What am I living for, really? I’m out of camp barely 36 hours a week, and even when I’m out, I don’t even know WHAT to do! Everyone’s so busy. Everything’s still the same. Same old movie theatres. Same old places. Same old food. god.

Its come to a point that when I’m given a day off on a Friday, I’m actually QUESTIONING the merits of having one, since I probably have more useful things to do in camp than OUTSIDE of camp. yes. You heard me right. It has come to that, ladies and gentlemen. I can swim, run, watch TV, movies on a projector system in bunk (don’t ask), surf the internet, play soccer or basketball, or bask in the EXCELLENT coastal scenery and the wafting sea breeze. or maybe engage in endless mindless banter with the so many friends I’ve made in camp. or just chill out with my trainees.

I think. I seriously think that I’m gonna miss everything once I get outta there. and it doesn’t even cost a dime to have fun in there! The comraderie is so uplifting, we practically have FUN staying in camp. god. What has national service done to my head?!! (and not to mention my social life?! ESPECIALLY my social life?!)

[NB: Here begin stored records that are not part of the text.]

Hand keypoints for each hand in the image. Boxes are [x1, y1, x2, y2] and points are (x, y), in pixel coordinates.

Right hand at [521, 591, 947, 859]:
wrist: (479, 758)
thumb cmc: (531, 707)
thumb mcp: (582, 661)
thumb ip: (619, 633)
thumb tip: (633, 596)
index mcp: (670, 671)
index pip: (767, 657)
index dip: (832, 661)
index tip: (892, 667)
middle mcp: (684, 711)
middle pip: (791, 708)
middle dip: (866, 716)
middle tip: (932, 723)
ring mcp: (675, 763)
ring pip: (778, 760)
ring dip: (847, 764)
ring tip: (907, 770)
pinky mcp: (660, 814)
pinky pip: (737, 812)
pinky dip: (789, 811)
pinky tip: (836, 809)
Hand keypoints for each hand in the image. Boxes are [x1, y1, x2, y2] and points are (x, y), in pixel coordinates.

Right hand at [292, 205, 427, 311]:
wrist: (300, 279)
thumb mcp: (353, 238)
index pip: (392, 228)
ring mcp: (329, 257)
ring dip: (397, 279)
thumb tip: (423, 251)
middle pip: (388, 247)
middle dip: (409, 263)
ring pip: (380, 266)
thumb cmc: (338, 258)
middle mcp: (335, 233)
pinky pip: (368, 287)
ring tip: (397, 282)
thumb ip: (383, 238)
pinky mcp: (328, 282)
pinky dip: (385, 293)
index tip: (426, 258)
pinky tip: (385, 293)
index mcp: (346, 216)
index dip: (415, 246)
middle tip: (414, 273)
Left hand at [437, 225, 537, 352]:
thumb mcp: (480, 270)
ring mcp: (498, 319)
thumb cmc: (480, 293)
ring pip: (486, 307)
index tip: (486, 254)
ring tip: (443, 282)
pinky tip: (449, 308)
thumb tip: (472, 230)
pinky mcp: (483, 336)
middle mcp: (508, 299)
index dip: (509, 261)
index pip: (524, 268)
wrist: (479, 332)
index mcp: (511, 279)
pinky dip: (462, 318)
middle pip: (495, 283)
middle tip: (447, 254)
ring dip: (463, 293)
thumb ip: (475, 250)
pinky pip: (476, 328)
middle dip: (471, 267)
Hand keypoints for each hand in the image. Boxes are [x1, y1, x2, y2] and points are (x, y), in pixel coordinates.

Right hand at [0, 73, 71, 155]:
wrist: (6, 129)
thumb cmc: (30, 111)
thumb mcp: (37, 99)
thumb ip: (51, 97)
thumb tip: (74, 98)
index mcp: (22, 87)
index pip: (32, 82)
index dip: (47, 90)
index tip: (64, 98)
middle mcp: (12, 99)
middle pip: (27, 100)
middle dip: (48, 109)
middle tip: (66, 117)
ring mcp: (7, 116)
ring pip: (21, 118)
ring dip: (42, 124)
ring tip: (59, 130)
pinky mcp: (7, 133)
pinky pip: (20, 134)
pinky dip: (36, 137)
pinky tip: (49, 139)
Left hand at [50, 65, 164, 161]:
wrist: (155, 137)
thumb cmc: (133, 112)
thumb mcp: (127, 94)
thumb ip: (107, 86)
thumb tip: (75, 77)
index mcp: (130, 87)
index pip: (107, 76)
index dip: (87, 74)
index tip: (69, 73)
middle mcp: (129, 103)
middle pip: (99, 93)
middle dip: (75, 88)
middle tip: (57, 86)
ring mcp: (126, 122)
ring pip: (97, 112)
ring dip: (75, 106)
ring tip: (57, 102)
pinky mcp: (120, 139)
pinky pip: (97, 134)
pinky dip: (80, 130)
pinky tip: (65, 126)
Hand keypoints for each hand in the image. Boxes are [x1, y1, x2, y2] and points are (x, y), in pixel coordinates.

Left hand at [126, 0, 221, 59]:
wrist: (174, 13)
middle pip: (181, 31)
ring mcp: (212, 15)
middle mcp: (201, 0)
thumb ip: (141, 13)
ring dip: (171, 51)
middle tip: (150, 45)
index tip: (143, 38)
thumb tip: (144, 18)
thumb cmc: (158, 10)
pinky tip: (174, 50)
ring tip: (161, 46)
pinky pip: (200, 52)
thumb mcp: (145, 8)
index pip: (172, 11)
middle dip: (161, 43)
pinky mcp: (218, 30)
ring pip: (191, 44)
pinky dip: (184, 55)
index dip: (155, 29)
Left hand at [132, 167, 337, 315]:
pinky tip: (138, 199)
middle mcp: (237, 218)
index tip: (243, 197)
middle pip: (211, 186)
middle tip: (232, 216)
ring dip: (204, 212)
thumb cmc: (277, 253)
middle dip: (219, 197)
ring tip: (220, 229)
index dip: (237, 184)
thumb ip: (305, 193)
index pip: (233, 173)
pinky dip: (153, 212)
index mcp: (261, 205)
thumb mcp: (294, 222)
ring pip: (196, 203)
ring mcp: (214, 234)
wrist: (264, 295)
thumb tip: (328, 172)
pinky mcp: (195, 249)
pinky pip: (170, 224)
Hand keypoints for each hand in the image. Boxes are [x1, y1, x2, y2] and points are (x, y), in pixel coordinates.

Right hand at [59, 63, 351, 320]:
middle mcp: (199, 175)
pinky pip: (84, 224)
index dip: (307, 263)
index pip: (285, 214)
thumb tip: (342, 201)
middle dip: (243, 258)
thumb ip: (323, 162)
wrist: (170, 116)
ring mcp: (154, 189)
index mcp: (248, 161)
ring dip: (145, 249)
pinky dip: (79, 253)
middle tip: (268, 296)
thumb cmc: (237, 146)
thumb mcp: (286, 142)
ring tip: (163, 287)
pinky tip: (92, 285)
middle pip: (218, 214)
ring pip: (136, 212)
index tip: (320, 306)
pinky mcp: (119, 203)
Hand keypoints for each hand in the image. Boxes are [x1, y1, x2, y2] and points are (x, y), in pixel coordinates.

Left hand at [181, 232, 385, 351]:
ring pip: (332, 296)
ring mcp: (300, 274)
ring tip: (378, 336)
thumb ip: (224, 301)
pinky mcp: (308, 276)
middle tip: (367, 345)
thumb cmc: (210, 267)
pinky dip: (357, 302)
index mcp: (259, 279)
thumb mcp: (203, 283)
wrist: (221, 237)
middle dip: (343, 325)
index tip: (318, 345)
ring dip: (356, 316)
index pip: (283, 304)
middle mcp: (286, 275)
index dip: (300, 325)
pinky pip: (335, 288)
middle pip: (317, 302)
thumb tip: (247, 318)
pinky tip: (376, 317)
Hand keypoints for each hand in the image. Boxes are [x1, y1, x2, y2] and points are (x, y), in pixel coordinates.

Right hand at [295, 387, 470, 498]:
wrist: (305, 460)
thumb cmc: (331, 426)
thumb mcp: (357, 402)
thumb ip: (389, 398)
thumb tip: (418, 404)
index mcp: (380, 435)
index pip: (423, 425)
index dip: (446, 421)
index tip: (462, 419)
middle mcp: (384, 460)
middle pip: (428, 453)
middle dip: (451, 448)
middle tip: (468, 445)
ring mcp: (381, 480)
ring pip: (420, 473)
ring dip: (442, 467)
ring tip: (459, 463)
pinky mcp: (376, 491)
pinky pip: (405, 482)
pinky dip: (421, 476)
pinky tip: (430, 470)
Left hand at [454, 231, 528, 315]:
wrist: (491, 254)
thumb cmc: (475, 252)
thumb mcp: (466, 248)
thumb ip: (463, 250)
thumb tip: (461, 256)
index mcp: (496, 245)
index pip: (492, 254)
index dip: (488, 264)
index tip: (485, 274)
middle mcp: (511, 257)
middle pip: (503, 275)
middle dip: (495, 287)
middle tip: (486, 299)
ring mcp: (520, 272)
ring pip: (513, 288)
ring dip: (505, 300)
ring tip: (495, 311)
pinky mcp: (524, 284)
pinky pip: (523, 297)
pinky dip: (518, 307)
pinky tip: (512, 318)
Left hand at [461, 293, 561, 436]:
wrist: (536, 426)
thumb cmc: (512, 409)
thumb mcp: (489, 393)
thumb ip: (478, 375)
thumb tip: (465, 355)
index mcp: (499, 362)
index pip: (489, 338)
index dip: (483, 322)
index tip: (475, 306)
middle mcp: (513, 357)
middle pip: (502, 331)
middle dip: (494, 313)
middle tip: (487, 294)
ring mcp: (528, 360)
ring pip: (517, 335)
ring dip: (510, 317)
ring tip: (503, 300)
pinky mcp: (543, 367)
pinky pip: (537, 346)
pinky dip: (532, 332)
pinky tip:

Maybe I’m an introvert (right..), or maybe I’m just plain tired of facades in the real world. In camp, we’re all guys. Well, mostly. No girls to care about, to ‘wayang’ (put up a show) in front of. We’re in our ‘place’, our ‘zone’, you know? So many things non-existent in mainland Singapore. Mini-soccer leagues in basketball courts, chilling by the road with the sea breeze in the air, marble games, bonds, friendships and motivating environments. An air of trust and esprit de corp. They just don’t exist anymore. At least not on the outside of The Island. Maybe now I understand why some people sign on as regulars in the army. Maybe. Just maybe. The outside world? nah, maybe I’ll stick to camp life for now. At least for a little while longer ya? Maybe till I find that one special thing to keep me OUT of camp. But will I ever?